However, there are other areas in which I disagree with him; I'm entitled to that; every American is entitled to that. 

I'm not going to bring my issues to this board, and I didn't; read my words, more carefully please; I never stated my opinion. 

'There ain't no good times; there ain't no bad times; there's just you and me and we just disagree'. 

I don't believe anyone's comment was meant in the context in which you took it. Some might consider it an affectionate 'nickname'. Every president there ever was, no matter what party they belonged to, has been given nicknames, or caracatures; only in America could this happen. 

Let's all get off this and start relating to each other about food, which is where we all have a common ground.


----------



## starlite (Feb 9, 2002)

And is this to imply I'm not - or perhaps that someone said you weren't? Because I don't recall either event happening.

I can tell you're not a President Bush supporter - it doesn't take much for the informed to pick them out, but I'm not here for political argument either.

I end this now because to get me started again would be a big mistake for me, for you, for everyone and for some reason, I have a feeling that is precisely what you are trying to do.

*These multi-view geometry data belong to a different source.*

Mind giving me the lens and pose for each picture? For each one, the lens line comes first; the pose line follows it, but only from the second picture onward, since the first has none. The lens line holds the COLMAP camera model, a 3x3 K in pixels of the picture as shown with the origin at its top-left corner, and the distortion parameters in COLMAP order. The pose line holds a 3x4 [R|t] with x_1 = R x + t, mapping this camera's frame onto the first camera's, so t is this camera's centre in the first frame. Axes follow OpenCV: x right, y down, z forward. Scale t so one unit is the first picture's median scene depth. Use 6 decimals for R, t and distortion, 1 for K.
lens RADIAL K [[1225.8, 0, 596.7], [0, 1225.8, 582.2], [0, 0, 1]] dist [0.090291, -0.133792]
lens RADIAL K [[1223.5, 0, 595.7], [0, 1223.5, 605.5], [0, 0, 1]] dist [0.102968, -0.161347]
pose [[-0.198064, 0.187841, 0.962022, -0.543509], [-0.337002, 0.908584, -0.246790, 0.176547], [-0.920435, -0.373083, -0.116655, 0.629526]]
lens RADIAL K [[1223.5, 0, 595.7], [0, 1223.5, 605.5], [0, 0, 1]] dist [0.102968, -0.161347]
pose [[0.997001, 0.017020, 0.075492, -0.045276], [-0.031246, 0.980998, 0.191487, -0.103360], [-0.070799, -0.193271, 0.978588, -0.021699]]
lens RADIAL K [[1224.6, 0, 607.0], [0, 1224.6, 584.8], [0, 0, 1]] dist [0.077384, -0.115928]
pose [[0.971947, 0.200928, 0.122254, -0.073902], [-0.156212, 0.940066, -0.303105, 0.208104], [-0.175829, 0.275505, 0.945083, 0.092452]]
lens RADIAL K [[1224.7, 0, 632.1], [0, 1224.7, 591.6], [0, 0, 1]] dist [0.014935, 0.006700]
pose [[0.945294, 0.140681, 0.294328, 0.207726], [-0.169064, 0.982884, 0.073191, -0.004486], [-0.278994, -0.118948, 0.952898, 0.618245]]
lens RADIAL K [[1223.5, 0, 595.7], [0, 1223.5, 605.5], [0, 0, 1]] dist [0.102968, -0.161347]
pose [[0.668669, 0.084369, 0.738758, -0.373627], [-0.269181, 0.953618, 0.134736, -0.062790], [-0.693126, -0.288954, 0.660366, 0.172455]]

IF you must have the last word, by all means do so, but this will be the end of replies from me here as I cannot tolerate ignorance.


----------



## suzanne (May 26, 2001)

Since I started this thread, with the expectation that it would give people something to think about, perhaps it should be left to me to say, "Enough." 

I do hope that in future, though, there be no more flaming such as we have been subjected to by some participants. There is too much real bloodshed and venality in the wide world for us to scream at each other here. This is not the place for such anger and intolerance. Obviously, we cannot expect to agree on everything, but we should please exercise some self-restraint. 

Basta!


----------



## pete (Oct 7, 2001)

Just a reminder of what the "origninal" 7 deadly sins are (not in order):

1. Greed/Avarice
2. Envy
3. Anger
4. Lust
5. Gluttony
6. Sloth
7. *PRIDE*

Enough said.


----------



## nicko (Oct 5, 2001)

I have spoken with the memeber who started the thread and we have agreed that it is a good time to close this thread. Any questions please send me a PM.


----------